_What this task involves_.
Please decide whether each statement below agrees with the text on Spark and Jupyter, answering yes or no and quoting the words from the text that settle it. 1. Spark needs a lot of extra infrastructure to work. 2. Version 2.0.1 is used as the example throughout the post. 3. Apache Toree acts as a middleman between a running Spark cluster and other applications.
══ Text passage ══
Spark is one of the most popular open-source distributed computation engines and offers a scalable, flexible framework for processing huge amounts of data efficiently. The recent 2.0 release milestone brought a number of significant improvements including DataSets, an improved version of DataFrames, more support for SparkR, and a lot more. One of the great things about Spark is that it’s relatively autonomous and doesn’t require a lot of extra infrastructure to work. While Spark’s latest release is at 2.1.0 at the time of publishing, we’ll use the example of 2.0.1 throughout this post.
Jupyter notebooks are an interactive way to code that can enable rapid prototyping and exploration. It essentially connects a browser-based frontend, the Jupyter Server, to an interactive REPL underneath that can process snippets of code. The advantage to the user is being able to write code in small chunks which can be run independently but share the same namespace, greatly facilitating testing or trying multiple approaches in a modular fashion. The platform supports a number of kernels (the things that actually run the code) besides the out-of-the-box Python, but connecting Jupyter to Spark is a little trickier. Enter Apache Toree, a project meant to solve this problem by acting as a middleman between a running Spark cluster and other applications.
═══
══ Data excerpts ══
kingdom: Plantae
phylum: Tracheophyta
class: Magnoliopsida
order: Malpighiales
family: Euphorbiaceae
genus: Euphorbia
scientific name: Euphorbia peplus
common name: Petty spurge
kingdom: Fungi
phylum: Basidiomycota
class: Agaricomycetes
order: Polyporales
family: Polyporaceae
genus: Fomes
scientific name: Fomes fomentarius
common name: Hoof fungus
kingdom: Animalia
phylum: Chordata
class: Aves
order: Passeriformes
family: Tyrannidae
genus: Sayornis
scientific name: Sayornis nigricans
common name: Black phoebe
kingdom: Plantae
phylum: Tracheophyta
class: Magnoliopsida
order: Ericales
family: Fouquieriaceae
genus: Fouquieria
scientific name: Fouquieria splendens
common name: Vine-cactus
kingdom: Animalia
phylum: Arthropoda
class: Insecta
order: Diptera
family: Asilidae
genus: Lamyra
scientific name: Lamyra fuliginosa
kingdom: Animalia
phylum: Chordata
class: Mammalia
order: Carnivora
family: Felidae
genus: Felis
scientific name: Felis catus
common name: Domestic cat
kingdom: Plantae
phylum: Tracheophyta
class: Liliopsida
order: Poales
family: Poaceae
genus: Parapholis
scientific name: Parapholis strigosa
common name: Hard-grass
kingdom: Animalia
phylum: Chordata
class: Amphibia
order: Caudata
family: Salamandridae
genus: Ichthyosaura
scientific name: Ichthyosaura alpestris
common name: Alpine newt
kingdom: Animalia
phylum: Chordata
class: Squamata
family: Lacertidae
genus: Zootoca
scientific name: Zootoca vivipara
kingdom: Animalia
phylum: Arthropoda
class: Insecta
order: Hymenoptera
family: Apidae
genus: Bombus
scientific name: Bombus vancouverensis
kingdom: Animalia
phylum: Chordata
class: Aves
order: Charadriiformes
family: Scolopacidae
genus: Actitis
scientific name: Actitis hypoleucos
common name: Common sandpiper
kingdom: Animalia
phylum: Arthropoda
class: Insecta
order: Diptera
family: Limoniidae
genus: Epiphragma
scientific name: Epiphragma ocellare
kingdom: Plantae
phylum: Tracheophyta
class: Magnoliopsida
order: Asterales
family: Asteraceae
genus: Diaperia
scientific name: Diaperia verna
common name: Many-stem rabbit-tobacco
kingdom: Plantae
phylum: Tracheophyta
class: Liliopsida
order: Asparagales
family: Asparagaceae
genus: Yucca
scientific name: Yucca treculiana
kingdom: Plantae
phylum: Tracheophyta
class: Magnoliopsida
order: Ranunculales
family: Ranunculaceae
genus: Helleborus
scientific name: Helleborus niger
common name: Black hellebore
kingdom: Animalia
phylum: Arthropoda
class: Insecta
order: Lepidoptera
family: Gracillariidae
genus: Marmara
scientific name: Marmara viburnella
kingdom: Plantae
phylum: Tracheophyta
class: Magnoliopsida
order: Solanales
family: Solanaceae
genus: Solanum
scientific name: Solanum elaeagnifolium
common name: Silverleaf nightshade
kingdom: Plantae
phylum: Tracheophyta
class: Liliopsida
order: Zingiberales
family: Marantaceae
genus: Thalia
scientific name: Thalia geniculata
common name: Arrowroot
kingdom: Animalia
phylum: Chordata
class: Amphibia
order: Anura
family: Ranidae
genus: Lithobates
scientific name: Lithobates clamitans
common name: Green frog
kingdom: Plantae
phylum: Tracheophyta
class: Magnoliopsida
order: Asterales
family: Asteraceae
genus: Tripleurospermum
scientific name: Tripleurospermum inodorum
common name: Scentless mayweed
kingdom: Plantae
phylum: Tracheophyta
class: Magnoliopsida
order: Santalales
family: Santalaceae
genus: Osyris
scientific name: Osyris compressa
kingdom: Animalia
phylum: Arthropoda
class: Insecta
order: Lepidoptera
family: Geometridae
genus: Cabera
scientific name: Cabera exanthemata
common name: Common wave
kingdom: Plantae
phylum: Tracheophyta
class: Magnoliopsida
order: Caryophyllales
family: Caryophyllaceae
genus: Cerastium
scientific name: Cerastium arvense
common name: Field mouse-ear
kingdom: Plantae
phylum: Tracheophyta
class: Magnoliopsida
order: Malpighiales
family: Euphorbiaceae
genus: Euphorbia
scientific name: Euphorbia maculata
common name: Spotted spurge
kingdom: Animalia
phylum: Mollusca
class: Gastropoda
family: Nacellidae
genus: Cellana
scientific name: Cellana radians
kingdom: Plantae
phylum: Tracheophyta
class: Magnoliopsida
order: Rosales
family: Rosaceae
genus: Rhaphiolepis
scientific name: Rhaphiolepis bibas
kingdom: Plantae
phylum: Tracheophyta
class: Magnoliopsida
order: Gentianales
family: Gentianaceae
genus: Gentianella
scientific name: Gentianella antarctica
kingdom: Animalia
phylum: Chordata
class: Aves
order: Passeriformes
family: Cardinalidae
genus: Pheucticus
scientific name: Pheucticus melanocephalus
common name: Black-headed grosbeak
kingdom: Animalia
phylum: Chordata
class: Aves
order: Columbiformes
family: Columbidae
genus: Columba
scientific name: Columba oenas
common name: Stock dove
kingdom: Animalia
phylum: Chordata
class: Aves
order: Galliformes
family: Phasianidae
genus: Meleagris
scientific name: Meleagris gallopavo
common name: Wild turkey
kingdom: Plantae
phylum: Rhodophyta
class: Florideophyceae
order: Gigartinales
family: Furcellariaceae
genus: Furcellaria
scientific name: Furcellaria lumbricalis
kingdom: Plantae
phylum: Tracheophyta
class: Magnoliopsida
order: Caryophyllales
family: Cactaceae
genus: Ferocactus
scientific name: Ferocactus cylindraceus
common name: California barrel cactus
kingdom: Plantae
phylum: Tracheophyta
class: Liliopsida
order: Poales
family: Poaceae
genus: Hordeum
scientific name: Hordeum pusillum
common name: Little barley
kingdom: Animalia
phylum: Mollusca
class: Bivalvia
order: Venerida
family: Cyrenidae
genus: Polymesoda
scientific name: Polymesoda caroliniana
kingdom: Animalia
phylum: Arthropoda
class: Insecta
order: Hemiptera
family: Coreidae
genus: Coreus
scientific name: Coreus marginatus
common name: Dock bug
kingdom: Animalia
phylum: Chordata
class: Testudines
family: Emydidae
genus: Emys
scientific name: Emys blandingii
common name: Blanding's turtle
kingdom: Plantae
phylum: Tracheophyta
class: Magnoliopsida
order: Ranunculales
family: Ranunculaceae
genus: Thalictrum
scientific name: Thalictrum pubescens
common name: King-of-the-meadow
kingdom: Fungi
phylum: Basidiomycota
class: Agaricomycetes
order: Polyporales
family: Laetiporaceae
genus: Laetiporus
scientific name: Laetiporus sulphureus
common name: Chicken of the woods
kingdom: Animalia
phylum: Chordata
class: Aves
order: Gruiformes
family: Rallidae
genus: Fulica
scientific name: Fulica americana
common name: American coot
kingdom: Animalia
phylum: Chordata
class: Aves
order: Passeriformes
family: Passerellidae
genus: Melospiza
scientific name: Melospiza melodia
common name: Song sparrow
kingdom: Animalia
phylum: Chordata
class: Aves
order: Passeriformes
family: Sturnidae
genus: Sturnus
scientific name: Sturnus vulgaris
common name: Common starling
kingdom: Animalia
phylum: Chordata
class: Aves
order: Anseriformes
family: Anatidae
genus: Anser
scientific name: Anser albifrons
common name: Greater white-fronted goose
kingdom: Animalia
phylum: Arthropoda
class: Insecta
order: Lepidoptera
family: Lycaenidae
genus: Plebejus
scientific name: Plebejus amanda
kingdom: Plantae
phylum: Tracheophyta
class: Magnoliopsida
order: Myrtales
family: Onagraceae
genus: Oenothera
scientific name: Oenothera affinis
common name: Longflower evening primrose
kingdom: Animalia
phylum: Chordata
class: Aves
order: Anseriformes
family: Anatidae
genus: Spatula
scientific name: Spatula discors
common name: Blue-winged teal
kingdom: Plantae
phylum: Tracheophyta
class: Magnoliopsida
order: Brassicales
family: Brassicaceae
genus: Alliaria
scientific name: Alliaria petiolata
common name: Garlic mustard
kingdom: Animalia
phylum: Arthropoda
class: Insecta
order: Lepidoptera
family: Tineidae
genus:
═══
_Answer section_.
1. No: "doesn’t require a lot of extra infrastructure to work"
2. Yes: "we’ll use the example of 2.0.1 throughout this post"
3. Yes: "acting as a middleman between a running Spark cluster and other applications"